Non ci sono solo le violenza. False accuse di resistenza e lesioni ai danni di 14 detenuti del carcere di Santa Maria Capua Vetere sono state presentate da diversi ufficiali e agenti della Polizia penitenziaria che avevano redatto un’informativa di reato in relazione alle violenze avvenute nel carcere sammaritano il 6 aprile 2020. Nell’informativa si rappresentava la necessità, durante la “perquisizione straordinaria“, di aver dovuto operare “un contenimento attivo” delle persone denunciate, riferendo che “durante il contenimento attivo numerosi agenti avevano dovuto ricorrere alle cure dei sanitari”. Tutto falso secondo la Procura di Santa Maria Capua Vetere. Alcuni dei poliziotti indagati devono rispondere dei reati di calunnia, falso ideologico e depistaggio. Secondo gli investigatori, infatti, le lesioni riportate in referti medici non sono state procurate dai detenuti, ma sono risultate conseguenza delle violenze consumate dagli stessi agenti mediante pugni, schiaffi, calci e ginocchiate ai danni dei reclusi. 14 detenuti falsamente accusati, oltre alle violenze fisiche patite, sono stati sottoposti a un regime differenziato nel reparto Danubio, senza alcun adeguato trattamento sanitario. Per i reati di falso ideologico e calunnia aggravati sono state disposte misure cautelari nei confronti di 7 persone: il comandante dirigente della Polizia penitenziaria di Santa Maria Capua Vetere (arresti domiciliari), 4 coordinatori Sorveglianza generale (arresti domiciliari), un ispettore coordinatore del Reparto Nilo (custodia in carcere) e il comandante del Nucleo operativo Traduzioni e piantonamenti del Centro penitenziario di Napoli Secondigliano, comandante del “Gruppo di supporto agli interventi” creato alle dipendenze del provveditore regionale per la Campania (arresti domiciliari). False anche le fotografie che simulavano il ritrovamento, da parte degli agenti di Polizia penitenziaria, di strumenti atti ad offendere nelle celle dei detenuti, retrodatate per sostenere la falsa rappresentazione del loro utilizzo per azioni violente nel corso della perquisizione e giustificare così i pestaggi.
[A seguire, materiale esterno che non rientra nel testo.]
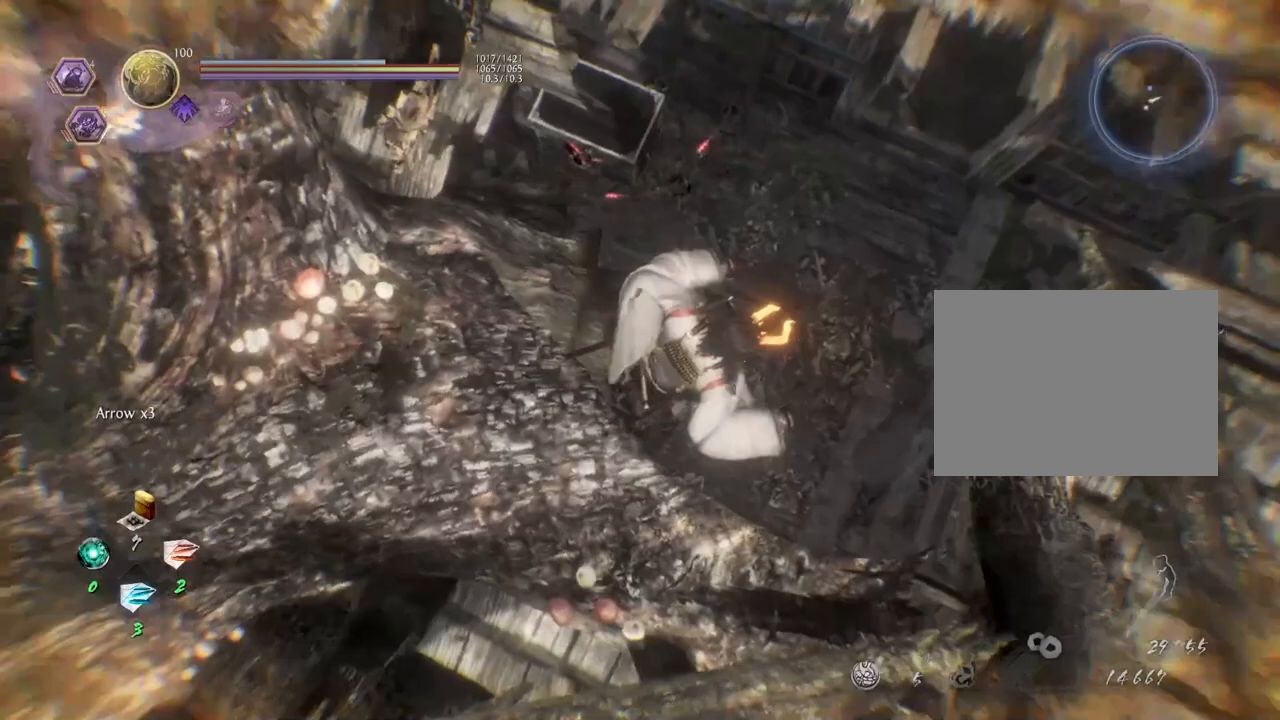
{"buttons": [], "left_stick": "center", "right_stick": "up-left", "events": []}
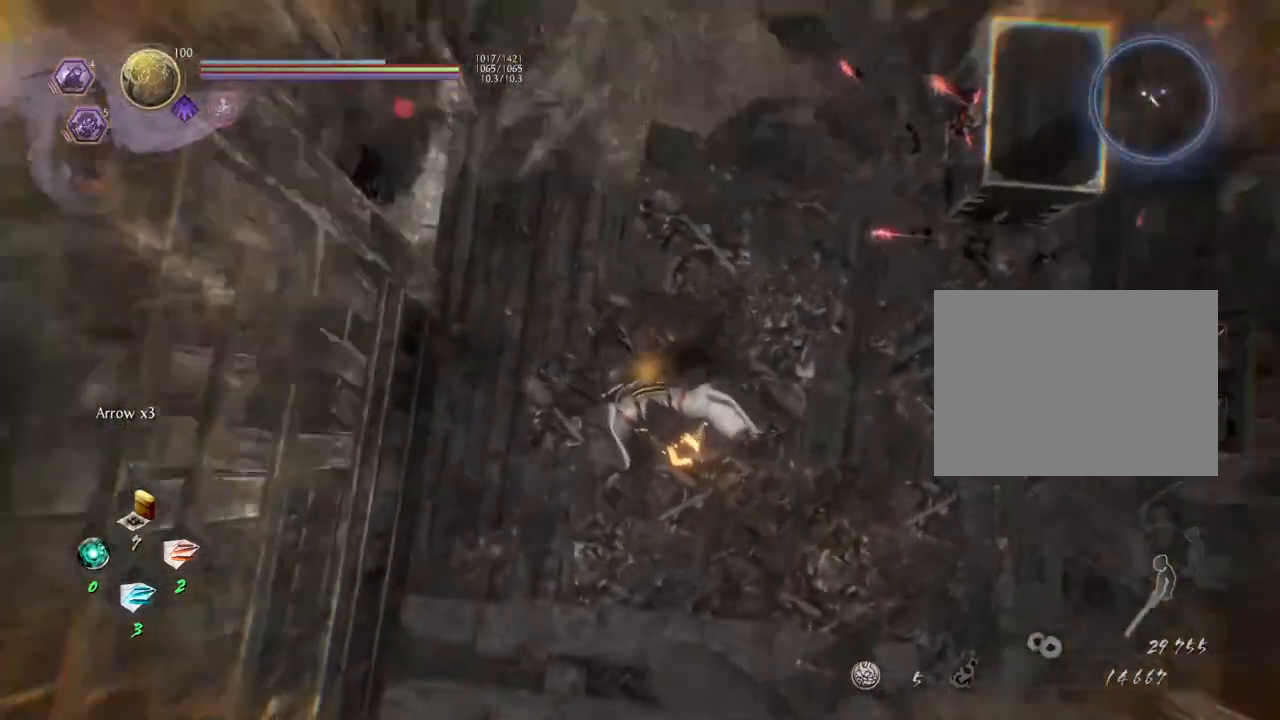
{"buttons": [], "left_stick": "center", "right_stick": "center", "events": [[267, "right_stick", "up"], [400, "right_stick", "center"]]}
“È fondamentale si faccia piena luce e chiarezza su quanto avvenne nel carcere di Santa Maria Capua Vetere lo scorso 6 aprile 2020 che dalle denunce ricevute da Antigone sembrò trattarsi di una vera e propria rappresaglia contro i detenuti che avevano partecipato alle proteste dei giorni precedenti” dichiara Patrizio Gonnella, presidente di Antigone, l’associazione che si batte per i diritti nelle carceri. Antigone, nei giorni immediatamente successivi ai fatti ricevette diverse lettere e telefonate da detenuti e famigliari. “Proprio in base a quelle testimonianze presentammo un esposto alla Procura contro gli agenti di polizia penitenziaria per ipotesi di tortura e percosse e contro i medici per ipotesi di omissione di referto, falso e favoreggiamento. Da questo esposto presero il via le indagini. Noi crediamo nella giustizia e rispettiamo il principio di presunzione di innocenza. Pertanto ci affidiamo alla magistratura“.